-- BEGIN STORED RECORDS --
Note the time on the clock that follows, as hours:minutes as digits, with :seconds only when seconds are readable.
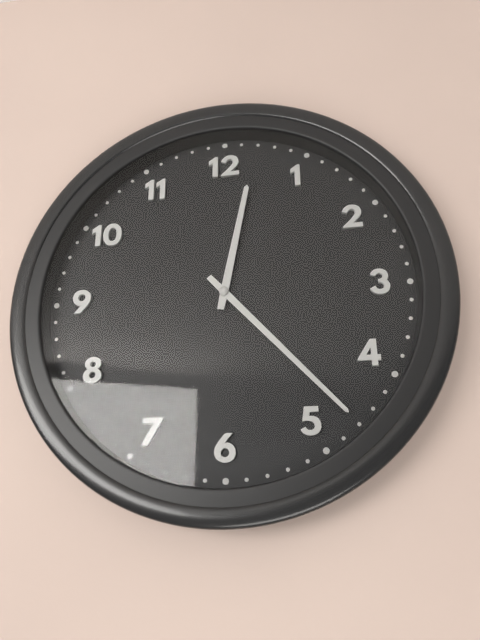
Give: 12:23
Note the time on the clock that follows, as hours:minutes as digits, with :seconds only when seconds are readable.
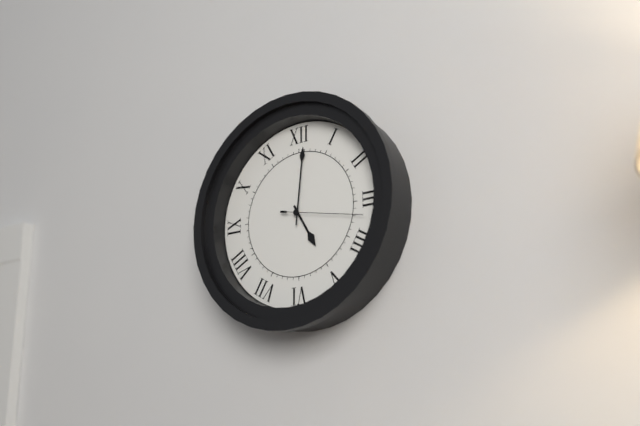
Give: 5:01:17
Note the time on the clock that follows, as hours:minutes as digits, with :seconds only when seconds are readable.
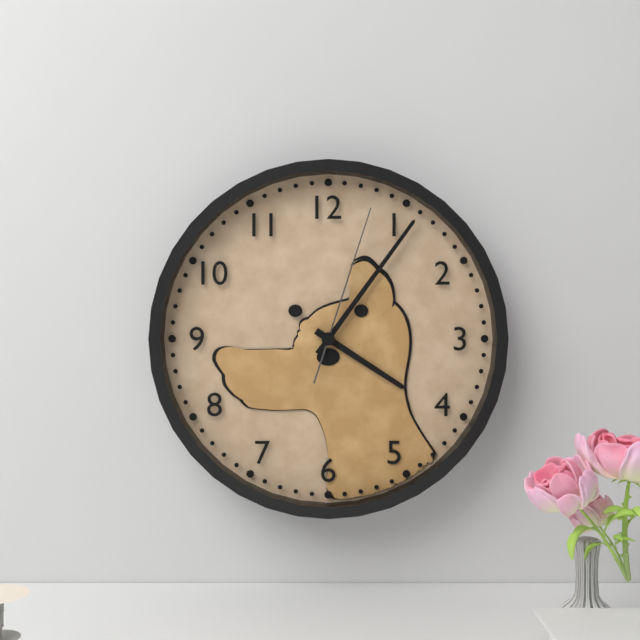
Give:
-- END STORED RECORDS --
## STATED EXERCISE
Recast the material above as a JSON list of strings, one string for each line, omitting blank lines and leaving out the pictures.

## ANSWER FOR THIS EXERCISE
[
  "Note the time on the clock that follows, as hours:minutes as digits, with :seconds only when seconds are readable.",
  "Give: 12:23",
  "Note the time on the clock that follows, as hours:minutes as digits, with :seconds only when seconds are readable.",
  "Give: 5:01:17",
  "Note the time on the clock that follows, as hours:minutes as digits, with :seconds only when seconds are readable.",
  "Give:"
]